Given instruction 1:
Count how many lines of the records contain the string "markup" and give only that number.

Passage:
* START *
Friday, November 30, 2012
The Myth of Beating Nature
Can your past inform your future? Of course it can, in good and bad ways, and beach replenishment and coastal re-building are no different.
This is a case of the bad but we can learn from it. An audio story on Radio Times asks if beach replenishment is worth the millions in taxpayer dollars especially given the fact that the beach will soon be washed away again and replenishment begins all over.
It's like the Myth of Sisyphus. In Greek mythology, Sisyphus pushed a rock up a hill only to watch it roll back down, over and over again forever he did this. It was the epitome of the absurd to Albert Camus, the French philosopher.
Post Sandy, knowledgeable people (Carl Safina Rebuilding After Sandy is Too Big a Risk, Orrin Pilky Retreat from the Beach) call for a reassessment of the knee jerk re-building in high risk areas along the coast. Taxpayers pay for much of it and it's just putting people at risk again.
Sounds absurd but it happens all over the country including the Northeast US.
"We can avoid damage like that of Hurricane Sandy if we encourage people to move and discourage further development," said Norbert Psuty, Rutgers Professor of Marine and Coastal Sciences in a New York Times discussion titled: Washed Away by Storms, Paid for by Taxpayers.
Moving back from the shore is smart and sustainable. It's not building as close to the water as possible, flattening the natural dunes, and replacing the natural shoreline with a built one.
Natural systems like dunes and wetlands protect the beach, inland ecosystems, and homes and memories. It's wonderfully displayed in several places on eastern Long Island, New York. But if you walk the beach in Long Beach Island, New Jersey, for example, it's like the beach is a sidewalk flush along rows of big houses.
It's time to take a lesson from this mess and build smarter.
It's a tough one admittedly, because rebuilding, a close cousin to persevering, comes not from the head but the heart. It's generally good to be "Jersey Strong" and to "Give no Ground". Yet we're not winning anything with rebuilding. Nature always wins. We stand only to lose more lives and money.
At some point, Sisyphus has to walk away before his heart bursts.
images: esteeklar.com, dailymail
Wednesday, November 28, 2012
German Clean Energy: Life Over Money
Germany is once again getting it done. Already a quarter of their power grid is renewable and they have big plans for more. So when someone says renewables are a technology or a free market problem in the US, that's baloney. Case and point: the Germans.
When you read Truthdig's coverage of a recent renewable energy conference in Germany, you get just how much of an opportunity the US is squandering and the unfortunate irony of it all -- they even call it an American idea to begin with.
Here's some:
"Since 2000, Germany has converted 25 percent of its power grid to renewable energy sources such as solar, wind and biomass. The architects of the clean energy movement Energiewende, which translates to 'energy transformation,' estimate that from 80 percent to 100 percent of Germany’s electricity will come from renewable sources by 2050.
* END *
[Records from a collection]
* START *
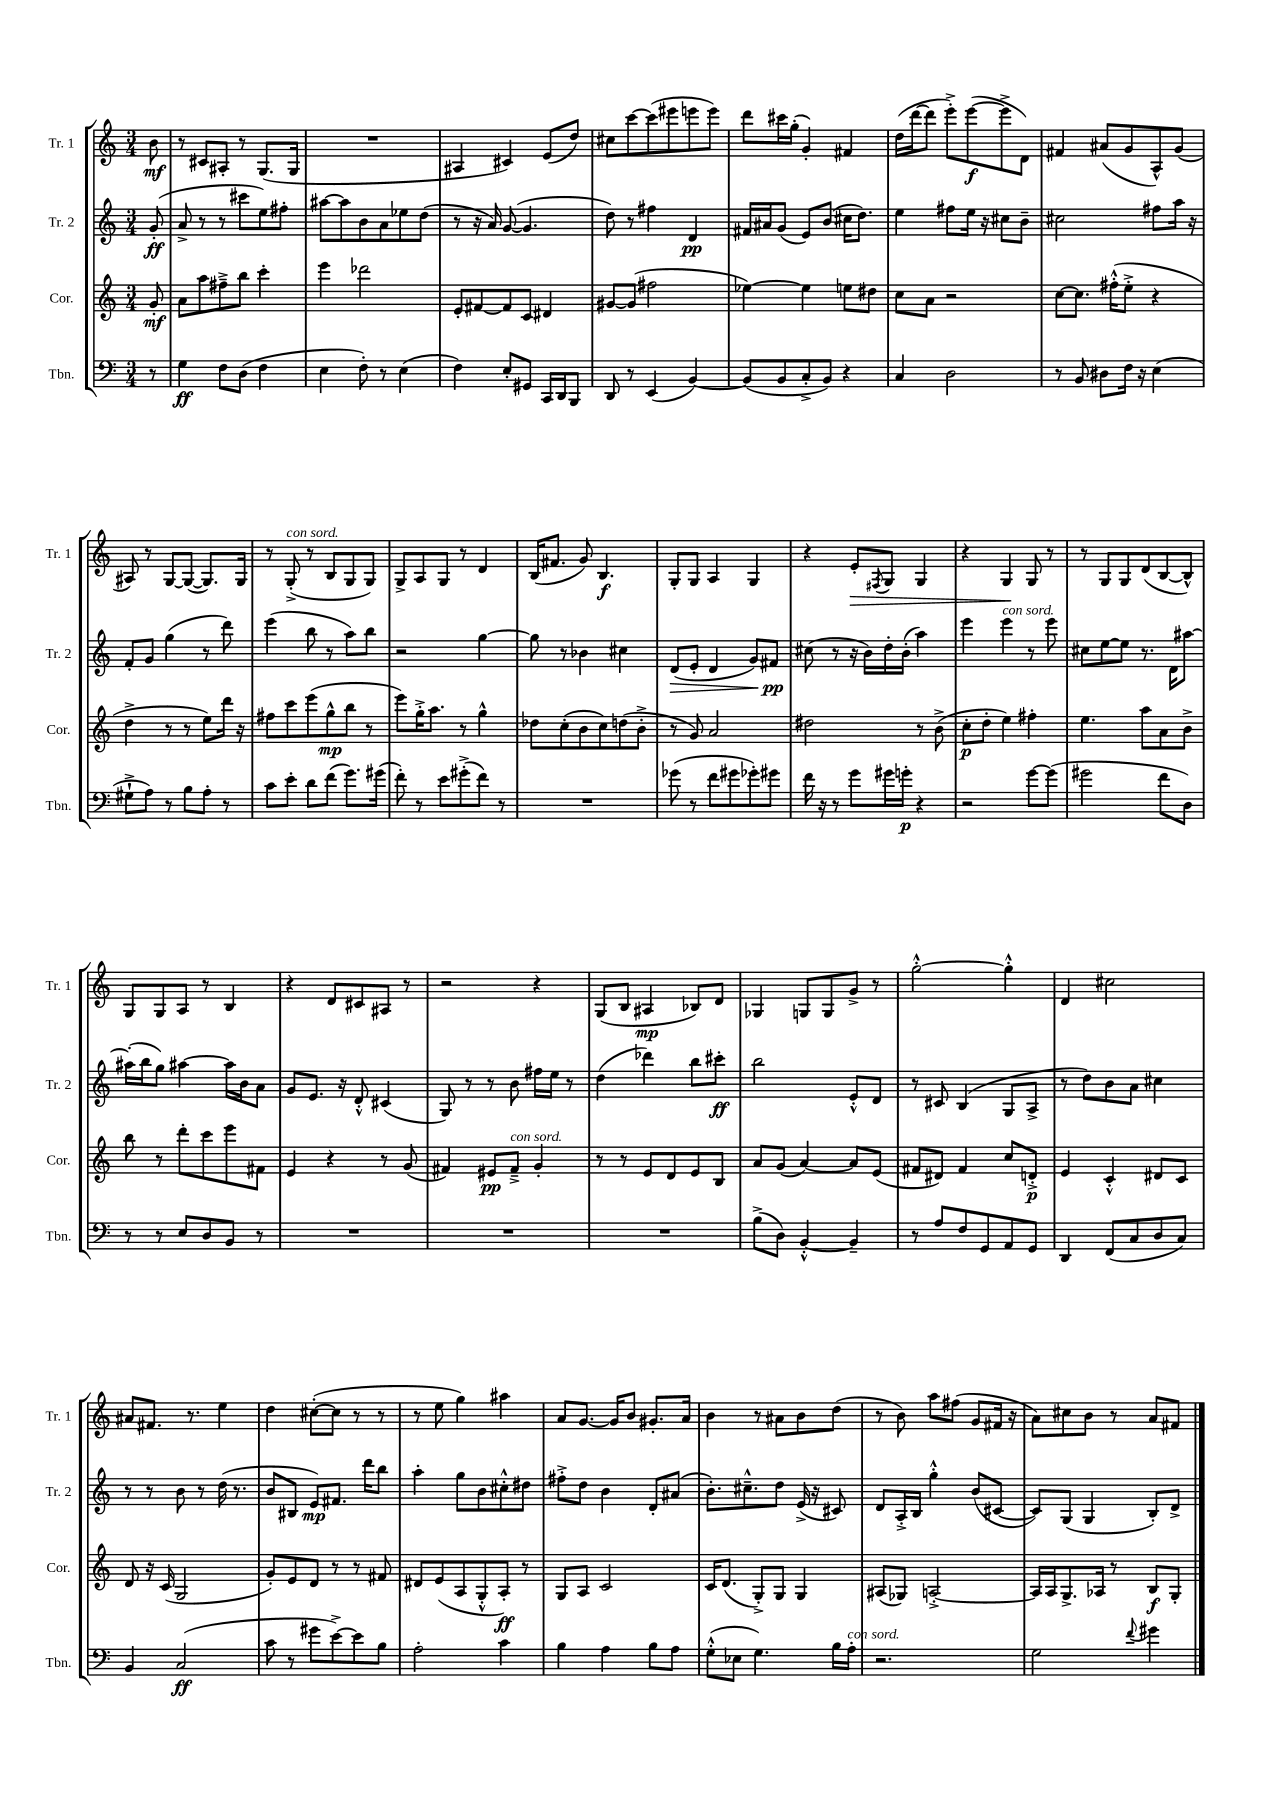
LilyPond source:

<<
\new StaffGroup <<
\new Staff = "s0" \with { instrumentName = "Tr. 1" shortInstrumentName = "Tr. 1" } {
    \clef treble \key c \major \numericTimeSignature \time 3/4 \partial 8
    b'8\mf |
    r8 cis'8 ais8-. r8 g8.( g16 |
    R2. |
    ais4 cis'4) e'8( d''8) |
    cis''8 c'''8~ c'''8( eis'''8 e'''8 e'''8) |
    d'''8 cis'''16 g''16-.( g'4-.) fis'4 |
    d''16( d'''16~ d'''8 e'''8-.->) e'''8~\f( e'''8-> d'8) |
    fis'4 ais'8( g'8 a8-^) g'8( |
    ais8) r8 g8~ g8~( g8.) g16 |
    r8 g8-.->^\markup { \italic "con sord." }( r8 b8 g8 g8) |
    g8-> a8 g8 r8 d'4 |
    b16( fis'8. g'8) b4.\f |
    g8-. g8 a4 g4 |
    r4 e'8-.\> \acciaccatura { fis8 } g8 g4 |
    r4 g4\! g8 r8 |
    r8 g8 g8 d'8( b8~ b8-^) |
    g8 g8 a8 r8 b4 |
    r4 d'8 cis'8 ais8 r8 |
    r2 r4 |
    g8( b8 ais4\mp bes8) d'8 |
    ges4 g8 g8 g'8-> r8 |
    g''2~-.-^ g''4-.-^ |
    d'4 cis''2 |
    ais'8 fis'8. r8. e''4 |
    d''4 cis''8~-.( cis''8 r8 r8 |
    r8 e''8 g''4) ais''4 |
    a'8 g'8.~ g'16 b'8 gis'8.-. a'16 |
    b'4 r8 ais'8 b'8 d''8( |
    r8 b'8) a''8 fis''8( g'8 fis'16 r16 |
    a'8) cis''8 b'8 r8 a'8 fis'8 \bar "|." |
}
\new Staff = "s1" \with { instrumentName = "Tr. 2" shortInstrumentName = "Tr. 2" } {
    \clef treble \key c \major \numericTimeSignature \time 3/4 \partial 8
    g'8-.\ff( |
    a'8-> r8 r8 cis'''8 e''8) fis''8-. |
    ais''8~ ais''8 b'8 a'8 ees''8 d''8( |
    r8 r16 a'16) g'8~( g'4. |
    d''8) r8 fis''4 d'4\pp |
    fis'16 ais'16 g'8( e'8) b'8( cis''16 d''8.) |
    e''4 fis''8 e''16 r16 cis''8 b'8-- |
    cis''2 fis''8 a''16 r16 |
    f'8-. g'8 g''4( r8 d'''8) |
    e'''4( b''8 r8 a''8) b''8 |
    r2 g''4~ |
    g''8 r8 bes'4 cis''4 |
    d'8\>( e'8-. d'4 g'8) fis'8\pp\! |
    cis''8( r8 r16 b'16) d''16-. b'16-.( a''4) |
    e'''4 e'''4^\markup { \italic "con sord." } r8 e'''8 |
    cis''8 e''8~ e''8 r8. d'16 ais''8~ |
    ais''16-.( b''16 g''8) ais''4~ ais''16 b'16 a'8 |
    g'8 e'8. r16 d'8-.-^ cis'4( |
    g8) r8 r8 b'8 fis''16 e''16 r8 |
    d''4( des'''4) b''8 cis'''8-.\ff |
    b''2 e'8-.-^ d'8 |
    r8 cis'8 b4( g8 a8-> |
    r8 d''8) b'8 a'8 cis''4 |
    r8 r8 b'8 r8 d''16( r8. |
    b'8 bis8 e'8\mp) fis'8. d'''16 b''8 |
    a''4-. g''8 b'8 cis''8-.-^ dis''8 |
    fis''8-.-> d''8 b'4 d'8-. ais'8( |
    b'8.-.) cis''8.---^ d''8 e'16->( r16 cis'8) |
    d'8 a16-.-> b16 g''4-.-^ b'8( cis'8~ |
    cis'8) g8( g4 b8-.) d'8-> \bar "|." |
}
\new Staff = "s2" \with { instrumentName = "Cor." shortInstrumentName = "Cor." } {
    \clef treble \key c \major \numericTimeSignature \time 3/4 \partial 8
    g'8-.\mf |
    a'8 a''8 fis''8---> b''8 c'''4-. |
    e'''4 des'''2 |
    e'8-. fis'8~ fis'8 c'8 dis'4 |
    gis'8~ gis'8( fis''2 |
    ees''4~) ees''4 e''8 dis''8 |
    c''8 a'8 r2 |
    c''8~ c''8. fis''16-.-^( e''8-.-> r4 |
    d''4-> r8 r8 e''8) d'''16 r16 |
    fis''8 c'''8 e'''8( g''8-^\mp b''8 r8 |
    e'''8) g''16-.-> a''8. r8 g''4-^ |
    des''8 c''8-.( b'8 c''8) d''8( b'8-.-> |
    r8 g'8) a'2 |
    dis''2 r8 b'8->( |
    c''8-.\p d''8-. e''4) fis''4-. |
    e''4. a''8 a'8 b'8-> |
    b''8 r8 d'''8-. c'''8 e'''8 fis'8 |
    e'4 r4 r8 g'8( |
    fis'4) eis'8\pp fis'8--->^\markup { \italic "con sord." } g'4-. |
    r8 r8 e'8 d'8 e'8 b8 |
    a'8 g'8( a'4~) a'8 e'8( |
    fis'8 dis'8) fis'4 c''8 d'8-.->\p |
    e'4 c'4-.-^ dis'8 c'8 |
    d'8 r16 c'16( g2 |
    g'8-.) e'8 d'8 r8 r8 fis'8 |
    dis'8 e'8( a8 g8-.-^ a8-.\ff) r8 |
    g8 a8 c'2 |
    c'16 d'8.( g8-.->) g8 g4 |
    ais8( ges8) a2~-.-> |
    a16 a16 g8.-> aes16 r8 b8\f g8-. \bar "|." |
}
\new Staff = "s3" \with { instrumentName = "Tbn." shortInstrumentName = "Tbn." } {
    \clef bass \key c \major \numericTimeSignature \time 3/4 \partial 8
    r8 |
    g4\ff f8 d8( f4 |
    e4 f8-.) r8 e4( |
    f4) e8-. gis,8 c,16 d,16 b,,8 |
    d,8 r8 e,4( b,4~) |
    b,8( b,8 c8-.-> b,8) r4 |
    c4 d2 |
    r8 b,8 dis8 f16 r16 e4( |
    gis8-!-> a8) r8 b8 a8-. r8 |
    c'8 e'8-. d'8 f'8( g'8.) gis'16( |
    f'8-.) r8 e'8 gis'8-.->( f'8) r8 |
    R2. |
    ges'8( r8 f'8 gis'8 ges'8-.) gis'8 |
    f'16 r16 r8 g'8 gis'16 g'16-.\p r4 |
    r2 g'8~ g'8( |
    gis'2 f'8 d8) |
    r8 r8 e8 d8 b,8 r8 |
    R2. |
    R2. |
    R2. |
    b8->( d8) b,4~-.-^ b,4-- |
    r8 a8 f8 g,8 a,8 g,8 |
    d,4 f,8( c8 d8 c8) |
    b,4 c2\ff( |
    c'8 r8 gis'8 e'8~->) e'8 b8 |
    a2-. c'4 |
    b4 a4 b8 a8 |
    g8-.-^( ees8 g4.) b16 a16-.^\markup { \italic "con sord." } |
    r2. |
    g2 \appoggiatura { f'8 } gis'4 \bar "|." |
}
>>
>>
\layout { \context { \Score \remove "Bar_number_engraver" } }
* END *
Given instruction 2:
Answer these questions from the blog posts:
(a) Which French philosopher regarded Sisyphus as the epitome of the absurd?
(b) What position does Norbert Psuty hold?
(c) What percentage of Germany's power grid has been converted to renewable energy sources since 2000?

Full answer 1:
4

Full answer 2:
(a) Albert Camus
(b) Rutgers Professor of Marine and Coastal Sciences
(c) 25 percent